- **Aim**:
Can you give all of the material again, swapping "common name" for "vernacular name" wherever it occurs and leaving everything else unchanged? Leave out the pictures.

- **Excerpted records**:
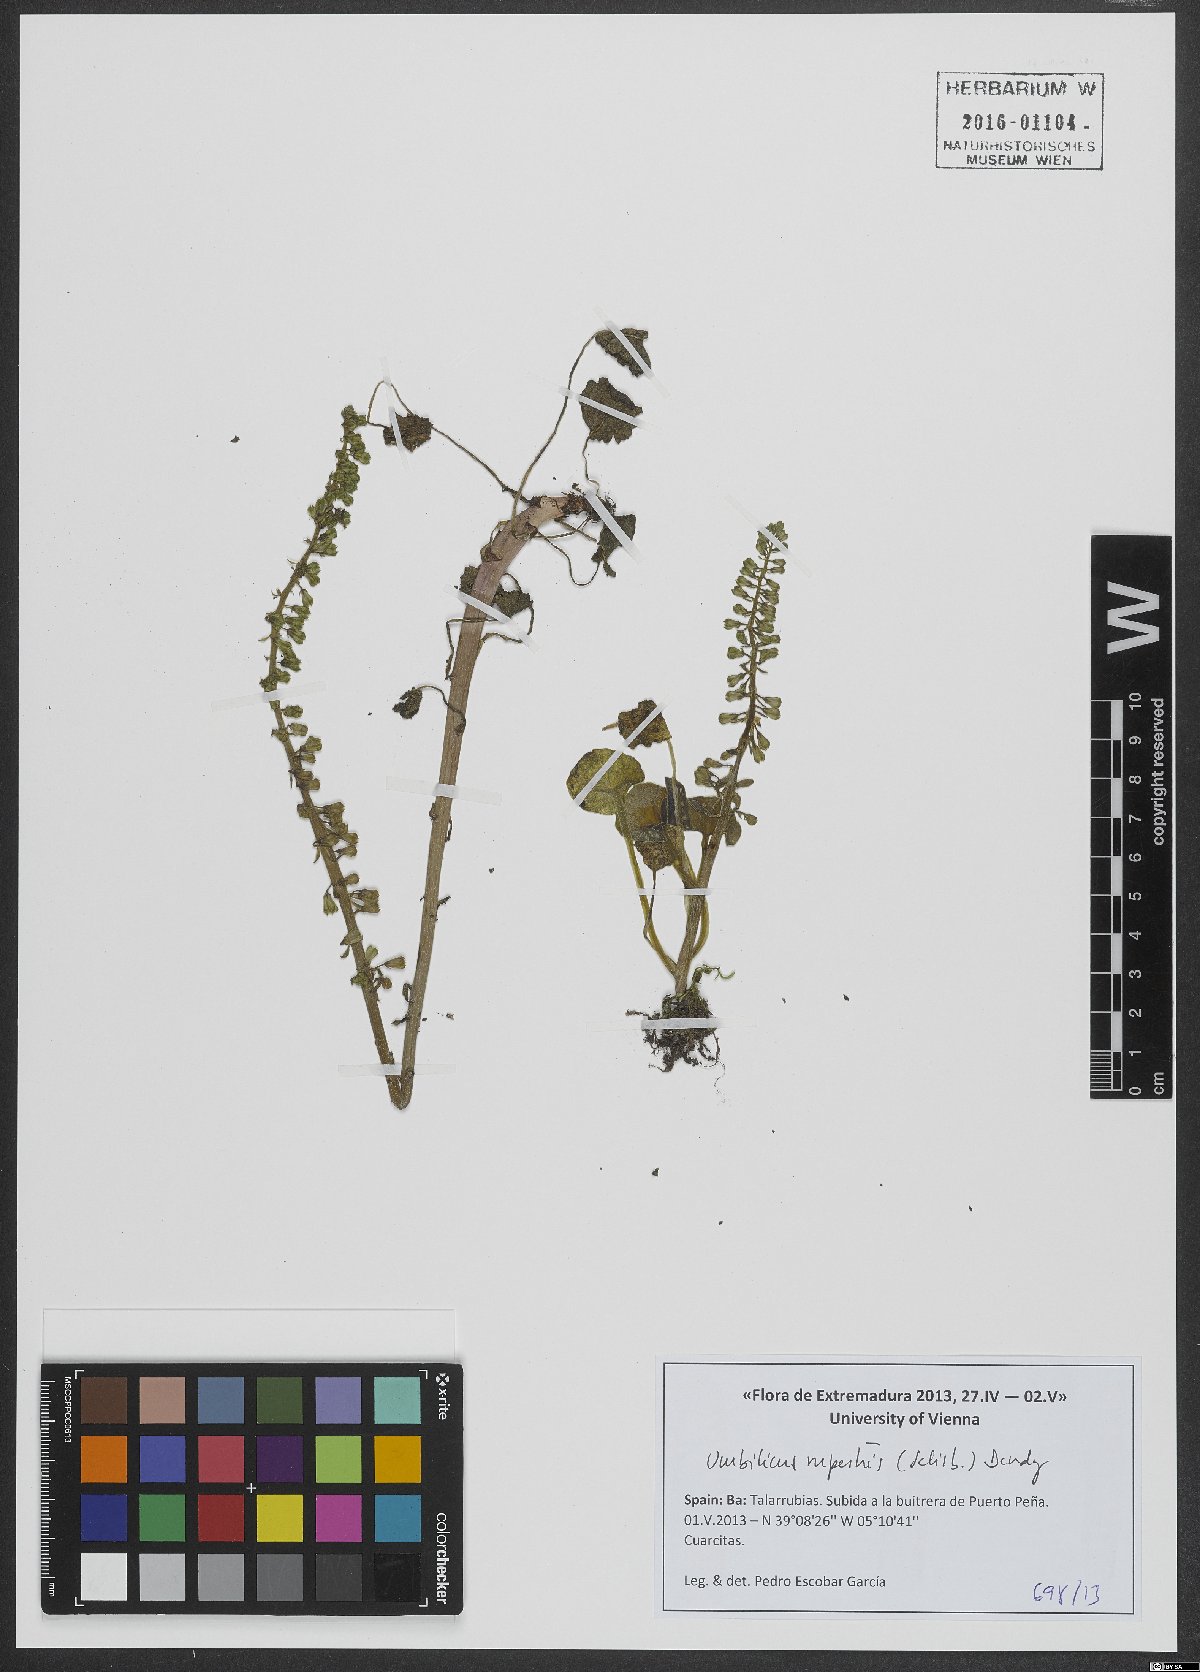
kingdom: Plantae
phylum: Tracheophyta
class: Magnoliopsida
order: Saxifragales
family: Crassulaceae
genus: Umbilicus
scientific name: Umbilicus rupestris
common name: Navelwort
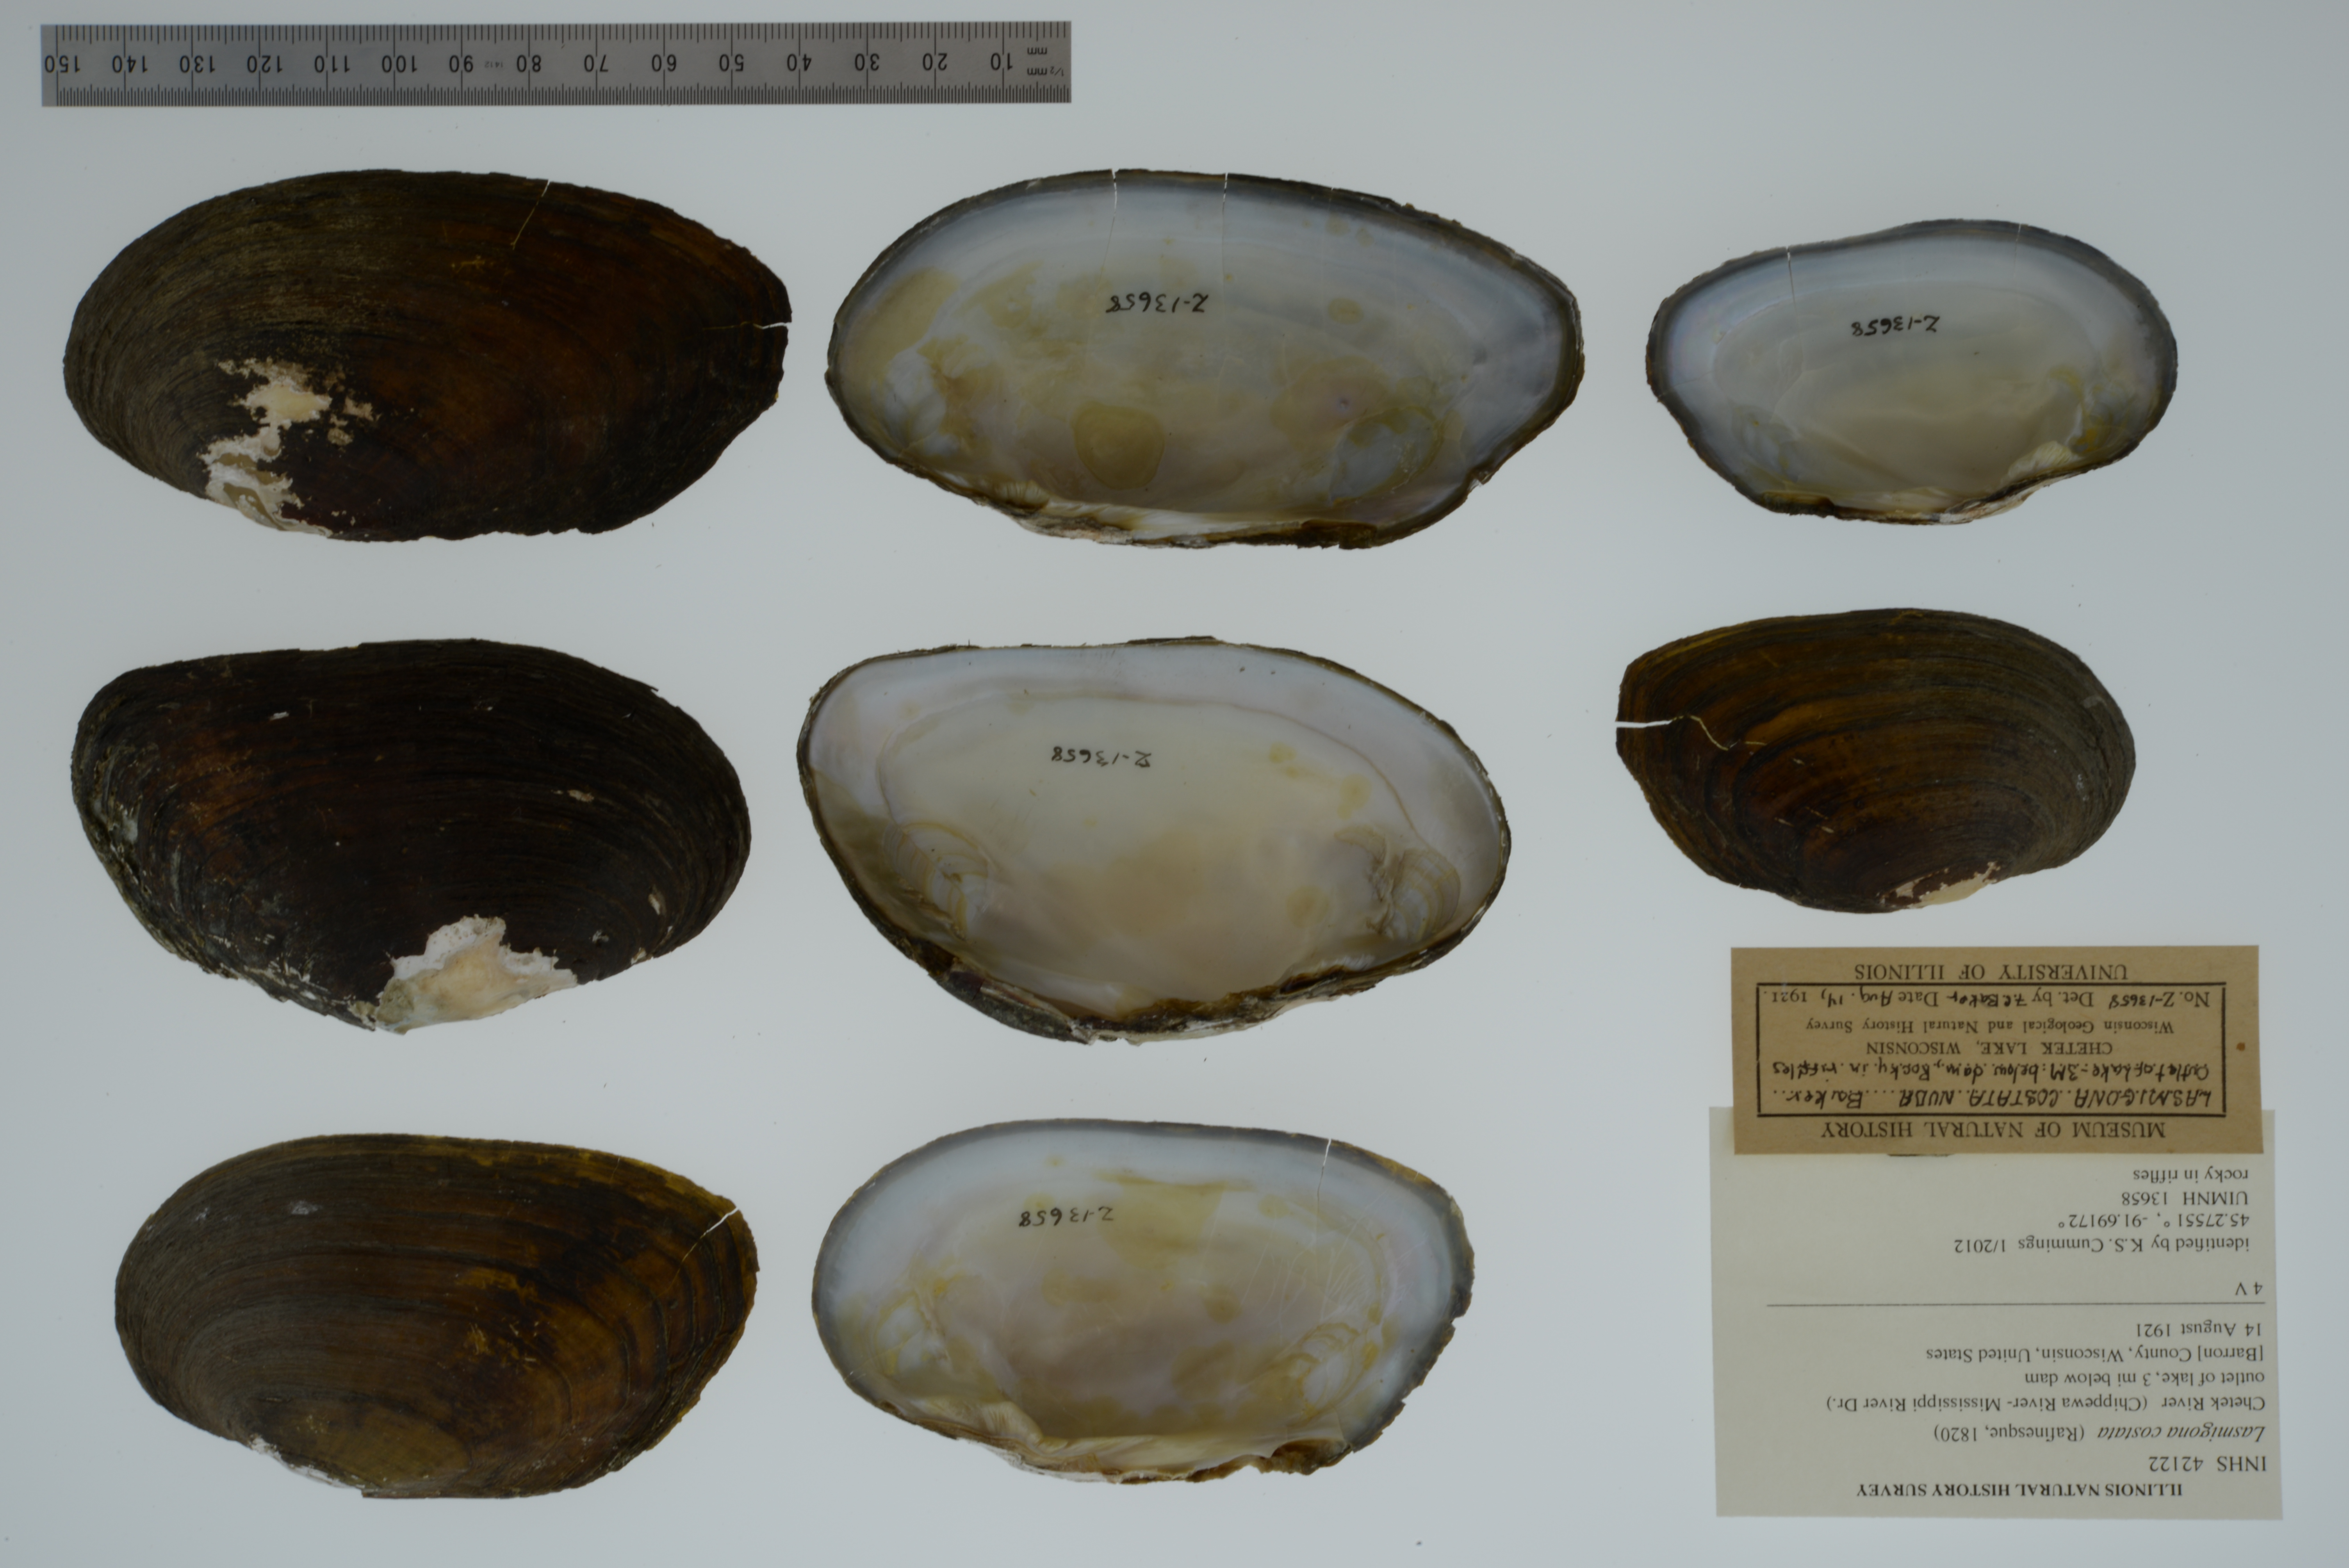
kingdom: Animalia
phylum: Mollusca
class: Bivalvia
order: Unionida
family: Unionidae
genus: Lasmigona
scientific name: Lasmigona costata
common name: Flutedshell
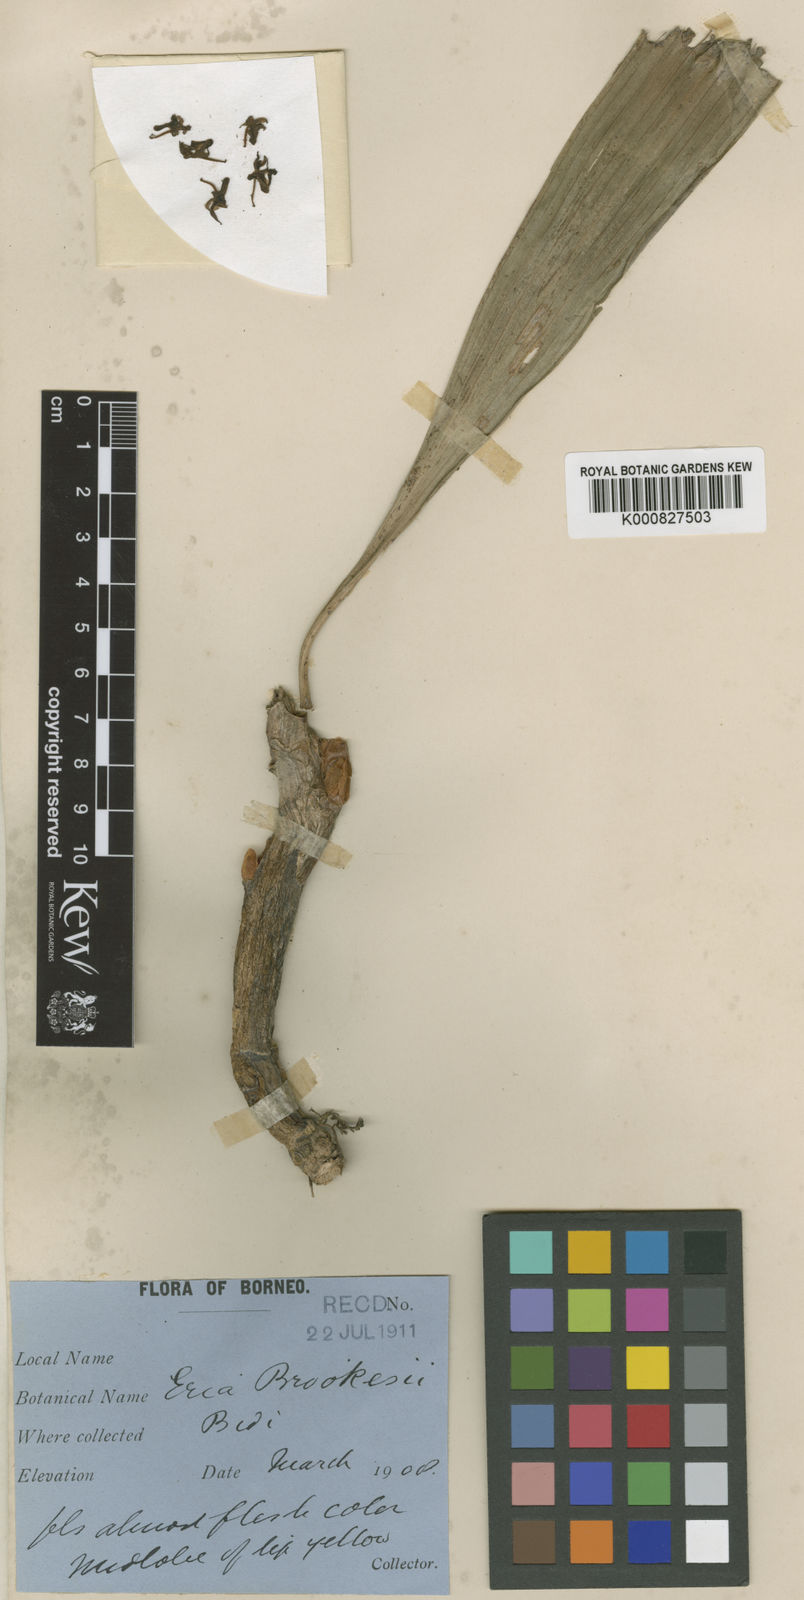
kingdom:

- **Response below**:
kingdom: Plantae
phylum: Tracheophyta
class: Magnoliopsida
order: Saxifragales
family: Crassulaceae
genus: Umbilicus
scientific name: Umbilicus rupestris
vernacular name: Navelwort
kingdom: Animalia
phylum: Mollusca
class: Bivalvia
order: Unionida
family: Unionidae
genus: Lasmigona
scientific name: Lasmigona costata
vernacular name: Flutedshell
kingdom:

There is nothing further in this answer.